Excerpt ::
=-=-=-=-=
Former President Donald Trump was much sicker than was revealed when he went to the hospital with COVID-19 in October, according to new reporting.
According to a bombshell New York Times report published on Thursday, it was revealed that Trump had "infiltrates" on his lungs. An "infiltrate" is "an abnormal substance that accumulates gradually within cells or body tissues," experts explained on a radiology site.
Trump, who had tested positive for COVID-19 around the first debate with Joe Biden, had blood oxygen levels that fell significantly, into the 80s. Twice Trump was given supplemental oxygen before he was taken to the hospital. He was ultimately told by his aides that things were so bad he should go to the hospital soon, anticipating a PR disaster if he couldn't walk by himself and had to be carried out by Secret Service.
Trump was then taken to Walter Reed National Medical Center where officials were concerned he would need a ventilator.
=-=-=-=-=
Provided records ::
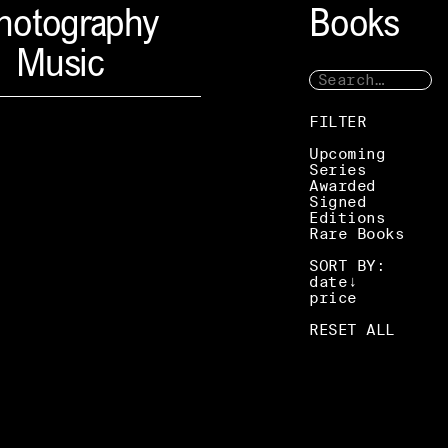
hotography
Books
Music
FILTER
Upcoming
Series
Awarded
Signed
Editions
Rare Books
SORT BY:
date
price
RESET ALL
=-=-=-=-=
Try it :: Continue the report on Trump's COVID-19 hospitalization from its last sentence.

Final answer ::
"The new details about his condition and about the effort inside the White House to get him special access to an unapproved drug to fight the virus help to flesh out one of the most dire episodes of Mr. Trump's presidency," said the report.
In the days that followed, the severity of Trump's condition was downplayed by doctors who spoke to the media. Dr. Sean P. Conley was asked by reporters if there was evidence of pneumonia or damage to the tissue after it was revealed Trump had an x-ray and CT scan, both of which would have shown the "infiltrate." Dr. Conley refused to answer, instead, saying the results were "expected findings, but nothing of any major clinical concern."